Nuclear Meltdown

the china syndrome

A nuclear meltdown is an informal term for a severe nuclear reactor accident that results in core damage from overheating. The term is not officially defined by the International Atomic Energy Agency. Meltdown conditions can be created when system failures lead to temperatures and heat generation that exceed cooling capacity to the extent that the nuclear fuel assemblies overheat and melt, either partially or completely.

A meltdown is considered very serious because of the potential that highly intense radioactive materials with long half-lives and lethal threat could be released into the environment. The effects of a nuclear meltdown depend on the safety features designed into a reactor. A modern reactor is designed both to make a meltdown unlikely, and to contain one should it occur.

In a modern reactor, a nuclear meltdown, whether partial or total, should be contained inside the reactor’s containment structure. Thus (assuming that no other major disasters occur) while the meltdown will severely damage the reactor itself, possibly contaminating the whole structure with highly radioactive material, a meltdown alone should not lead to significant radiation release or danger to the public.

In practice, however, a nuclear meltdown is often part of a larger chain of disasters (although there have been so few meltdowns in the history of nuclear power that there is not a large pool of statistical information from which to draw a credible conclusion as to what ‘often’ happens in such circumstances). For example, in the Chernobyl accident, by the time the core melted, there had already been a large steam explosion and graphite fire and major release of radioactive contamination (as with almost all Soviet reactors, there was no containment structure at Chernobyl).

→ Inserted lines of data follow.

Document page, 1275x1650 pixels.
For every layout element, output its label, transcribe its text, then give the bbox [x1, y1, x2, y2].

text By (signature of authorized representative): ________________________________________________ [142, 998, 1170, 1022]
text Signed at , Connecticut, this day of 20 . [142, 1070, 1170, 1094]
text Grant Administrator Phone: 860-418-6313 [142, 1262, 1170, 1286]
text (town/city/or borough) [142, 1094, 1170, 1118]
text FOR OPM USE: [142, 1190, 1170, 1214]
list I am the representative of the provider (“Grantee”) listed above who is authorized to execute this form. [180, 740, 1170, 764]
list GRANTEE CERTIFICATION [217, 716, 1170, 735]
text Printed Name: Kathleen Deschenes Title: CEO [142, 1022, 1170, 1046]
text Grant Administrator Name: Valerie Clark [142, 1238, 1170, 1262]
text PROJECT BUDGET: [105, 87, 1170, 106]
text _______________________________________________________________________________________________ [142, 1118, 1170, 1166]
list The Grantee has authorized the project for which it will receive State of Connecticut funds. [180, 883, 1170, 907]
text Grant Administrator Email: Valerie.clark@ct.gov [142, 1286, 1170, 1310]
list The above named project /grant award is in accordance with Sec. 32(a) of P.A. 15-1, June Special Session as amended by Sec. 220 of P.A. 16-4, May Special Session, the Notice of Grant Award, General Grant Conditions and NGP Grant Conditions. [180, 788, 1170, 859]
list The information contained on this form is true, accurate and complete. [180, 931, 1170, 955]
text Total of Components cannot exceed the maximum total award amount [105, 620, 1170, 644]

A number of Soviet Navy nuclear submarines experienced nuclear meltdowns, including K-27, K-140, and K-431. The only large-scale nuclear meltdowns at civilian nuclear power plants were at the Lucens reactor, Switzerland, in 1969; the Three Mile Island accident in Pennsylvania, U.S.A., in 1979; the Chernobyl disaster at Chernobyl Nuclear Power Plant, Ukraine, USSR, in 1986; and the Fukushima I nuclear accidents at Fukushima Nuclear Power Plant, Japan, in 2011.